Exercise requirements: Below this task are records; return each one exactly and omit its images.

Given information:
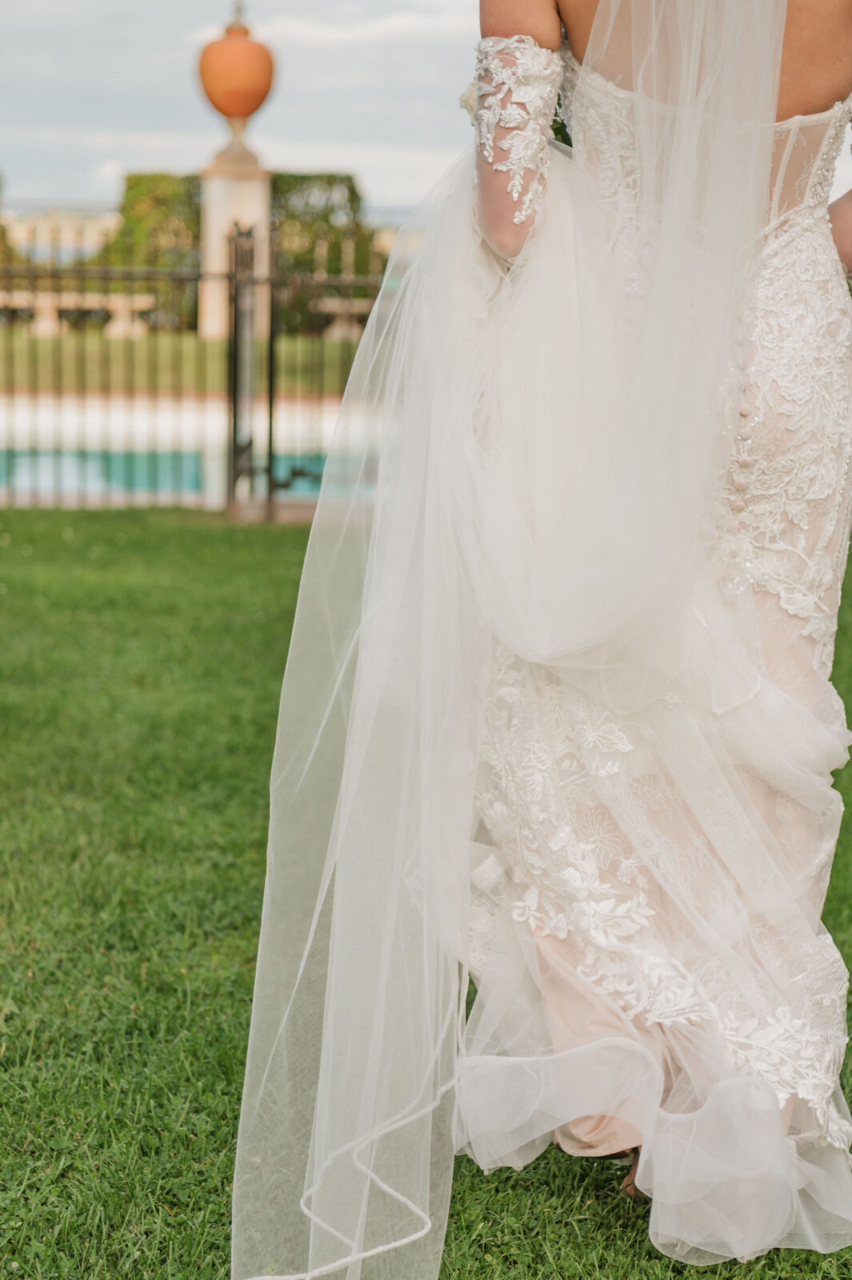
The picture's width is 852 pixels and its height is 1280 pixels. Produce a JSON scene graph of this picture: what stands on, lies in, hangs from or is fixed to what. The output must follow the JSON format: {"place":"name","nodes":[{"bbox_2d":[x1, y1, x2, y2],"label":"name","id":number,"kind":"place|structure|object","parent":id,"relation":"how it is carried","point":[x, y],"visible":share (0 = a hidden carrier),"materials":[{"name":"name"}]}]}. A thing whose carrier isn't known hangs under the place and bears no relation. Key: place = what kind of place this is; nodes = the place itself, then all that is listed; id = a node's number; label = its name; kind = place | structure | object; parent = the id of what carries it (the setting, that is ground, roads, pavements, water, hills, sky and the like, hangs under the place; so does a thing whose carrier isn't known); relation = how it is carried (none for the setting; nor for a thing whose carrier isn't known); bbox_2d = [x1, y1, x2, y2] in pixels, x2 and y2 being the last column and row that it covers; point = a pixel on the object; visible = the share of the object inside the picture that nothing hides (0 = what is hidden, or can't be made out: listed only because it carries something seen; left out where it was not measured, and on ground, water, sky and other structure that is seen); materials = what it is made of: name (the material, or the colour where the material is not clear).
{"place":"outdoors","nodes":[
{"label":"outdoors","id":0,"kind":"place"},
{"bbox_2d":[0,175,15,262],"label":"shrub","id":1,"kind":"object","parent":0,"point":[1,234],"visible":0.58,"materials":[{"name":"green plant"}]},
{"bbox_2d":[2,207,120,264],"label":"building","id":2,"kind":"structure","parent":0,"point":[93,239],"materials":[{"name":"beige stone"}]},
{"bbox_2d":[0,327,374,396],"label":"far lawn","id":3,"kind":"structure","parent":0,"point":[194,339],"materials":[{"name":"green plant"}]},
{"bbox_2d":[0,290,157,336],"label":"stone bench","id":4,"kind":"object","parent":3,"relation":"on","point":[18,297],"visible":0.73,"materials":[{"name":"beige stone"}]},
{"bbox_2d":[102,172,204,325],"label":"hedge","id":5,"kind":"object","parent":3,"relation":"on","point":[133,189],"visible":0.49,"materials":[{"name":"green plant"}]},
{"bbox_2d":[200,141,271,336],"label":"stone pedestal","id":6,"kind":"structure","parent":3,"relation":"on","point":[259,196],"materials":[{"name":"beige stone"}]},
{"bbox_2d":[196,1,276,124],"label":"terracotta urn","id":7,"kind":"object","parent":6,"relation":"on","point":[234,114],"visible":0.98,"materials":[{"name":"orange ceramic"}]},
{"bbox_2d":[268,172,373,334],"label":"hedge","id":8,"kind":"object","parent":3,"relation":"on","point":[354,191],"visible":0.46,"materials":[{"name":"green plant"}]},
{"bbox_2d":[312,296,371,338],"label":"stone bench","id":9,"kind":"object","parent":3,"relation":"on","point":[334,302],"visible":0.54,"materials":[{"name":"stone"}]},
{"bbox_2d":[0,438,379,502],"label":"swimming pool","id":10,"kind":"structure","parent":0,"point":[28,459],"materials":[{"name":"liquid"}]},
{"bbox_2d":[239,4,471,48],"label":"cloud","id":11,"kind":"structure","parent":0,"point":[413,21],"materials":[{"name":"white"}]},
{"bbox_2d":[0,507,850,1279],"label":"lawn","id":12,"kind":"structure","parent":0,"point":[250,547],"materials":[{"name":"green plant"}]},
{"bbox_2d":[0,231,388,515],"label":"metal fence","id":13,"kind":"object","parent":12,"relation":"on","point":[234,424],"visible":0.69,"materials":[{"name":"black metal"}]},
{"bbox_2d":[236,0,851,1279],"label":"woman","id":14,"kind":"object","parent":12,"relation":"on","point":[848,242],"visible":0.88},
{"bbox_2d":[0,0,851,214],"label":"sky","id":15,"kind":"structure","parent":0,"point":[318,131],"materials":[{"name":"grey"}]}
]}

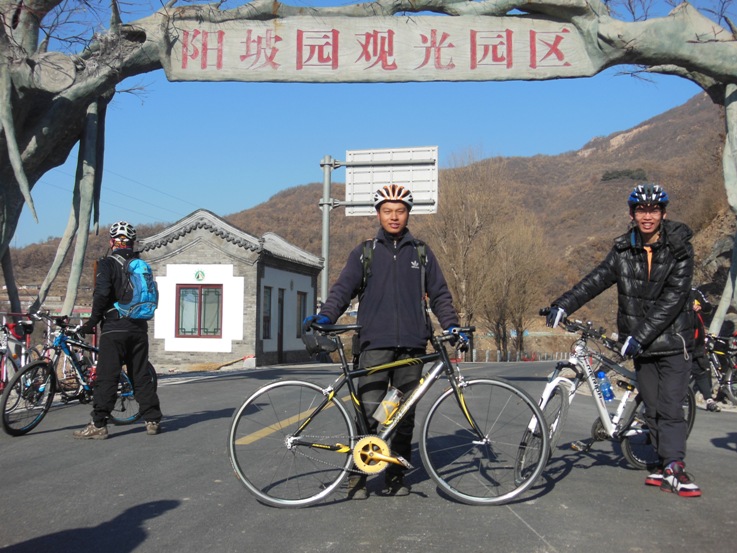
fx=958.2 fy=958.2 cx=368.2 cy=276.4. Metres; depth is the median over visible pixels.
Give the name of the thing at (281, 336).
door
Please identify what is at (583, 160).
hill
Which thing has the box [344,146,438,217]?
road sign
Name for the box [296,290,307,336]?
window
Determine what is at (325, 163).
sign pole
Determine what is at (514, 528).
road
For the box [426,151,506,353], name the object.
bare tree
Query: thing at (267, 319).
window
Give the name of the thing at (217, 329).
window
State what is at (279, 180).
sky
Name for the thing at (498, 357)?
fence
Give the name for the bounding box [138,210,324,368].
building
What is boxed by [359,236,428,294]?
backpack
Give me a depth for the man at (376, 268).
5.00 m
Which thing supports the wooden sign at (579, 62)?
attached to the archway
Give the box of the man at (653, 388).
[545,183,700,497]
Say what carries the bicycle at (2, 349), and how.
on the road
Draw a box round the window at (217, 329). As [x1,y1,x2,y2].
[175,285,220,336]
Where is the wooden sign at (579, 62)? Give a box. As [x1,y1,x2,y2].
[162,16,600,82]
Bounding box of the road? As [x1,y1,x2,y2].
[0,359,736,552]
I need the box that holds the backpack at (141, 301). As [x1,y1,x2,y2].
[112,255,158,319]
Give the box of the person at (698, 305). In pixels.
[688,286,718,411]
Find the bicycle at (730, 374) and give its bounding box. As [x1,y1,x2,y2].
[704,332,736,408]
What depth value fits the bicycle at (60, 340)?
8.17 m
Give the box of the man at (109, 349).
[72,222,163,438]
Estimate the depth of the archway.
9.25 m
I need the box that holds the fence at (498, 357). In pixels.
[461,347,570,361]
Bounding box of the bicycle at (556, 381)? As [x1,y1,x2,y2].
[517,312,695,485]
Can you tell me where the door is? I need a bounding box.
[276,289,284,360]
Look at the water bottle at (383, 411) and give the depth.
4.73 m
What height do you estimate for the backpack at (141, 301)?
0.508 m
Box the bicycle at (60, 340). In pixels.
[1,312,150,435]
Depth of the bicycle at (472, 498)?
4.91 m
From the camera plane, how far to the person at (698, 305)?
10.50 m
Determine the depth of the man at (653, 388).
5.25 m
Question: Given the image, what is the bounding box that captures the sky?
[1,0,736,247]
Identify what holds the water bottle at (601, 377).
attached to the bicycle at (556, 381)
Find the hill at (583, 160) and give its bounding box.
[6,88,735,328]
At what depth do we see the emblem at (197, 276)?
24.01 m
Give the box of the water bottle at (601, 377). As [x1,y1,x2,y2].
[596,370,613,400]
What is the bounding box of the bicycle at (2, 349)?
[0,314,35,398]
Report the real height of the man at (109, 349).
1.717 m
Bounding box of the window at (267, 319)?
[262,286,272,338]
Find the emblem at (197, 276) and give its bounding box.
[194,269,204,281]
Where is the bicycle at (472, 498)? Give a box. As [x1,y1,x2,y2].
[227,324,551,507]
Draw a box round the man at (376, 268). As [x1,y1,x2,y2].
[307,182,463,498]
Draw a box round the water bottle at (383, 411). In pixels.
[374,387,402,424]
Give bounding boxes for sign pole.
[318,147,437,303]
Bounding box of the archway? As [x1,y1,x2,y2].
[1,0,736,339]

Your response:
The picture's width is 852 pixels and its height is 1280 pixels. Produce a JSON scene graph of this picture: what stands on, lies in, hangs from or is fixed to what. The output must follow the JSON format: {"place":"name","nodes":[{"bbox_2d":[x1, y1, x2, y2],"label":"name","id":number,"kind":"place|structure|object","parent":id,"relation":"how it is carried","point":[x, y],"visible":share (0 = a hidden carrier),"materials":[{"name":"name"}]}]}. A thing whose carrier isn't known hangs under the place and bears no relation. Key: place = what kind of place this is; nodes = the place itself, then all that is listed; id = a node's number; label = its name; kind = place | structure | object; parent = the id of what carries it (the setting, that is ground, roads, pavements, water, hills, sky and the like, hangs under the place; so does a thing whose carrier isn't known); relation = how it is carried (none for the setting; nor for a thing whose carrier isn't known); bbox_2d = [x1, y1, x2, y2] in pixels, x2 and y2 being the last column and row that it covers; point = a pixel on the object; visible = the share of the object inside the picture that nothing hides (0 = what is hidden, or can't be made out: listed only because it carries something seen; left out where it was not measured, and on ground, water, sky and other structure that is seen); materials = what it is made of: name (the material, or the colour where the material is not clear).
{"place":"outdoors","nodes":[
{"label":"outdoors","id":0,"kind":"place"},
{"bbox_2d":[0,175,15,262],"label":"shrub","id":1,"kind":"object","parent":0,"point":[1,234],"visible":0.58,"materials":[{"name":"green plant"}]},
{"bbox_2d":[2,207,120,264],"label":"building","id":2,"kind":"structure","parent":0,"point":[93,239],"materials":[{"name":"beige stone"}]},
{"bbox_2d":[0,327,374,396],"label":"far lawn","id":3,"kind":"structure","parent":0,"point":[194,339],"materials":[{"name":"green plant"}]},
{"bbox_2d":[0,290,157,336],"label":"stone bench","id":4,"kind":"object","parent":3,"relation":"on","point":[18,297],"visible":0.73,"materials":[{"name":"beige stone"}]},
{"bbox_2d":[102,172,204,325],"label":"hedge","id":5,"kind":"object","parent":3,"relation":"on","point":[133,189],"visible":0.49,"materials":[{"name":"green plant"}]},
{"bbox_2d":[200,141,271,336],"label":"stone pedestal","id":6,"kind":"structure","parent":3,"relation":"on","point":[259,196],"materials":[{"name":"beige stone"}]},
{"bbox_2d":[196,1,276,124],"label":"terracotta urn","id":7,"kind":"object","parent":6,"relation":"on","point":[234,114],"visible":0.98,"materials":[{"name":"orange ceramic"}]},
{"bbox_2d":[268,172,373,334],"label":"hedge","id":8,"kind":"object","parent":3,"relation":"on","point":[354,191],"visible":0.46,"materials":[{"name":"green plant"}]},
{"bbox_2d":[312,296,371,338],"label":"stone bench","id":9,"kind":"object","parent":3,"relation":"on","point":[334,302],"visible":0.54,"materials":[{"name":"stone"}]},
{"bbox_2d":[0,438,379,502],"label":"swimming pool","id":10,"kind":"structure","parent":0,"point":[28,459],"materials":[{"name":"liquid"}]},
{"bbox_2d":[239,4,471,48],"label":"cloud","id":11,"kind":"structure","parent":0,"point":[413,21],"materials":[{"name":"white"}]},
{"bbox_2d":[0,507,850,1279],"label":"lawn","id":12,"kind":"structure","parent":0,"point":[250,547],"materials":[{"name":"green plant"}]},
{"bbox_2d":[0,231,388,515],"label":"metal fence","id":13,"kind":"object","parent":12,"relation":"on","point":[234,424],"visible":0.69,"materials":[{"name":"black metal"}]},
{"bbox_2d":[236,0,851,1279],"label":"woman","id":14,"kind":"object","parent":12,"relation":"on","point":[848,242],"visible":0.88},
{"bbox_2d":[0,0,851,214],"label":"sky","id":15,"kind":"structure","parent":0,"point":[318,131],"materials":[{"name":"grey"}]}
]}

fx=958.2 fy=958.2 cx=368.2 cy=276.4. Metres; depth is the median over visible pixels.
Give the name of the thing at (281, 336).
door
Please identify what is at (583, 160).
hill
Which thing has the box [344,146,438,217]?
road sign
Name for the box [296,290,307,336]?
window
Determine what is at (325, 163).
sign pole
Determine what is at (514, 528).
road
For the box [426,151,506,353], name the object.
bare tree
Query: thing at (267, 319).
window
Give the name of the thing at (217, 329).
window
State what is at (279, 180).
sky
Name for the thing at (498, 357)?
fence
Give the name for the bounding box [138,210,324,368].
building
What is boxed by [359,236,428,294]?
backpack
Give me a depth for the man at (376, 268).
5.00 m
Which thing supports the wooden sign at (579, 62)?
attached to the archway
Give the box of the man at (653, 388).
[545,183,700,497]
Say what carries the bicycle at (2, 349), and how.
on the road
Draw a box round the window at (217, 329). As [x1,y1,x2,y2].
[175,285,220,336]
Where is the wooden sign at (579, 62)? Give a box. As [x1,y1,x2,y2].
[162,16,600,82]
Bounding box of the road? As [x1,y1,x2,y2].
[0,359,736,552]
I need the box that holds the backpack at (141, 301). As [x1,y1,x2,y2].
[112,255,158,319]
Give the box of the person at (698, 305). In pixels.
[688,286,718,411]
Find the bicycle at (730, 374) and give its bounding box. As [x1,y1,x2,y2].
[704,332,736,408]
What depth value fits the bicycle at (60, 340)?
8.17 m
Give the box of the man at (109, 349).
[72,222,163,438]
Estimate the depth of the archway.
9.25 m
I need the box that holds the fence at (498, 357). In pixels.
[461,347,570,361]
Bounding box of the bicycle at (556, 381)? As [x1,y1,x2,y2].
[517,312,695,485]
Can you tell me where the door is? I need a bounding box.
[276,289,284,360]
Look at the water bottle at (383, 411) and give the depth.
4.73 m
What height do you estimate for the backpack at (141, 301)?
0.508 m
Box the bicycle at (60, 340). In pixels.
[1,312,150,435]
Depth of the bicycle at (472, 498)?
4.91 m
From the camera plane, how far to the person at (698, 305)?
10.50 m
Determine the depth of the man at (653, 388).
5.25 m
Question: Given the image, what is the bounding box that captures the sky?
[1,0,736,247]
Identify what holds the water bottle at (601, 377).
attached to the bicycle at (556, 381)
Find the hill at (583, 160) and give its bounding box.
[6,88,735,328]
At what depth do we see the emblem at (197, 276)?
24.01 m
Give the box of the water bottle at (601, 377). As [x1,y1,x2,y2].
[596,370,613,400]
What is the bounding box of the bicycle at (2, 349)?
[0,314,35,398]
Report the real height of the man at (109, 349).
1.717 m
Bounding box of the window at (267, 319)?
[262,286,272,338]
Find the emblem at (197, 276) and give its bounding box.
[194,269,204,281]
Where is the bicycle at (472, 498)? Give a box. As [x1,y1,x2,y2].
[227,324,551,507]
Draw a box round the man at (376, 268). As [x1,y1,x2,y2].
[307,182,463,498]
Draw a box round the water bottle at (383, 411). In pixels.
[374,387,402,424]
Give bounding boxes for sign pole.
[318,147,437,303]
Bounding box of the archway? As [x1,y1,x2,y2].
[1,0,736,339]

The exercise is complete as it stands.